ESA appeal wrong info from DWP

poppyscarlett

I do have the documentation I have been seen by a physiatrist and years of counselling I have no need to make anything up, and neither do I want to play games I am not well enough for that. I just want to be seen and treated fairly and with some respect. I am 61, not some work shy trying it on, I have never claimed benefits outside of the last 8 years if wearing a label means I will be heard then I am past caring (I know what you are saying) but I have neither the strength or the mental capacity outside of what I KNOW to be the facts. Time will tell but I thank you all it means a lot that people have commented and helped me along.

Tommo1980

Borderline personality disorder is a recognised psychiatric condition. The term borderline, in this context, has nothing to do with 'being human and not a robot'

And the majority of psychology services operate on a self referral basis, either through a GP or direct via a centralised contact point.

aaronlowe

Tommo1980 wrote: »

Borderline personality disorder is a recognised psychiatric condition.
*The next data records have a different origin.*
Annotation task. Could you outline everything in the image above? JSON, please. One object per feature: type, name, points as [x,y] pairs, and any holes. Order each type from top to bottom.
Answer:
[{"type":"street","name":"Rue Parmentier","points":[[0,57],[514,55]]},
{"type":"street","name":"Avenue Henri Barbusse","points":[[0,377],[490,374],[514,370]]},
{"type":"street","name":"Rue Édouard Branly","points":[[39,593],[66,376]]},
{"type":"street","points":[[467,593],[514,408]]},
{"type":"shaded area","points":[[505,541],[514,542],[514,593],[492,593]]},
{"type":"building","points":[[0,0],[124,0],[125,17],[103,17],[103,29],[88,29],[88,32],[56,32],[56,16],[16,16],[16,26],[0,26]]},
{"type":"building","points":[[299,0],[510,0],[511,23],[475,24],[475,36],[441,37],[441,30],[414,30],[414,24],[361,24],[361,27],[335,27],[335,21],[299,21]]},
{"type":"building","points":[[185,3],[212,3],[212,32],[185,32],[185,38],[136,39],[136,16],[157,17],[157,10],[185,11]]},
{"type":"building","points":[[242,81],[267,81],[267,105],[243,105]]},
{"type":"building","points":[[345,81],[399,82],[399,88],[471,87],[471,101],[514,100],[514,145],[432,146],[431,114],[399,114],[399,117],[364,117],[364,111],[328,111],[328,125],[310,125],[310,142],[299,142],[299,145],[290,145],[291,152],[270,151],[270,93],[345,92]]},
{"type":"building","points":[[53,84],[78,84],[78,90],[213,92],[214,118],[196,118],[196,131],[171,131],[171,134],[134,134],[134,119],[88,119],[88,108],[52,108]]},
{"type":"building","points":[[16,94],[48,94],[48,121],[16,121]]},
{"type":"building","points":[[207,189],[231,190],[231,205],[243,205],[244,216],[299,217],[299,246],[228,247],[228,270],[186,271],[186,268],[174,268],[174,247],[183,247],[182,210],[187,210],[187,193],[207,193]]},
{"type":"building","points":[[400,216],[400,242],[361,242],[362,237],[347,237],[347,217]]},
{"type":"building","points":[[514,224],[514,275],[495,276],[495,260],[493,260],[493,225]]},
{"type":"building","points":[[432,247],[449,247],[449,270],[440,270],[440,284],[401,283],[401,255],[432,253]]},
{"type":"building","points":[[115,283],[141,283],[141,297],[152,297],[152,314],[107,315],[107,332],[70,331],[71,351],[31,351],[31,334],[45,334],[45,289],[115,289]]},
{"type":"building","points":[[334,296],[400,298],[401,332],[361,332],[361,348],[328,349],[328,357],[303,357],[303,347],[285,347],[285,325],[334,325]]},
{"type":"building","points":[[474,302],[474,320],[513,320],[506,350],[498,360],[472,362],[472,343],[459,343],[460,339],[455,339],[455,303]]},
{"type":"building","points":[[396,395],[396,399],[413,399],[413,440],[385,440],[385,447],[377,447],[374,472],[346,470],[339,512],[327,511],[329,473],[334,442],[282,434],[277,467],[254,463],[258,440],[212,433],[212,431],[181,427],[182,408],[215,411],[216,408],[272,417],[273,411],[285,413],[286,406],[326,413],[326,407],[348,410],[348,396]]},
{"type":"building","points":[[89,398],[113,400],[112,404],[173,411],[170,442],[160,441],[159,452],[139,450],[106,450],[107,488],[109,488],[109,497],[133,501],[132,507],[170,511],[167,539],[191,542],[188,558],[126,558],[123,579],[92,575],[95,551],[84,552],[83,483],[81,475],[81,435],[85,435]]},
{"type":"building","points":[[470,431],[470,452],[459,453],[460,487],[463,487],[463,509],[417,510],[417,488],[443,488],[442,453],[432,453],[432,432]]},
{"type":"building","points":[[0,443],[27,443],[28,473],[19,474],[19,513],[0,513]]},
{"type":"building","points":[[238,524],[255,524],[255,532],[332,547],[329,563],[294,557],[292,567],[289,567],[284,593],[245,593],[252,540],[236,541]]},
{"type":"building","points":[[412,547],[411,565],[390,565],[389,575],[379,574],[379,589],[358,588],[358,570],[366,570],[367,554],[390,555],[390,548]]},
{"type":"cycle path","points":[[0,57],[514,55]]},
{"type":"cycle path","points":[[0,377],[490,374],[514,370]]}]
The term borderline, in this context, has nothing to do with 'being human and not a robot'

And the majority of psychology services operate on a self referral basis, either through a GP or direct via a centralised contact point.

The OP understood my comment as will anyone who has ever been diagnosed with borderline personality disorder.
Foreign accent syndrome is also a medically recognised disorder but you have to use your common sense.
If you need to discuss this further then PM me so that we don't hijack this thread.

BorisThomson

Poppy, have you a recent letter from your GP confirming that you have BPD and that you have previously been under the care of a psychiatrist and you're awaiting a new appointment? What other evidence have you supplied?

The letter you have received is basically confirming you're in receipt of the assessment/ appeal rate, you're treated as having limited capability for work whilst you're appealing. You may have to attend an appointment at the Jobcentre but it will just be a chat about what difficulties you have and what work you might be able to do (which may well be none), they're not going to expect you to be actively seeking work.

poppyscarlett

Yes I have letters from MH team confirming diagnosis, I am also waiting to go back for further treatment. My GP is very supportive but sadly the surgery do not do letters, he has supplied me with lots of printouts, and I will be able to get all my medical evidence (well the relevant parts) to send to the tribunal.

It is incredibly hard to get to see your MH team, I have been ringing them to see if I am moving up the list, or else you get stonewalled (same the Country over so I believe). When I first qualified for ESA it was for depression and anxiety, I had just started councelling therefore not fully diagnosed with the BPD (which although distressing, came as a relief as it gave reason as to why I had been like this for so long) and yet at the medical I was failed and that condition never mentioned, so I was awarded it for 5 years with a lessor MH record. I was awarded PIP just had my repeat medical and I cannot stress how different the two medicals were, the PIP assessor was brilliant.

I am keeping all from the DWP, making notes, getting records from doctors have letters from MH team, by the time my case comes to court I might well have more as I am sure I will have seen someone by then.
It is scary I won't lie and as I live alone confusing at times, but needs must.

Thanks everyone.

I should just say I know it is all about how the illness effects you and not the illness itself. I just forget all about that as I have lived with it for so long I guess I take what I can and cannot do for granted. The illness and how it effects me has become part of my daily routine, which makes it hard for me to explain to people, but seeing as I was not asked about any of that at the ESA medical that aspect never came into question.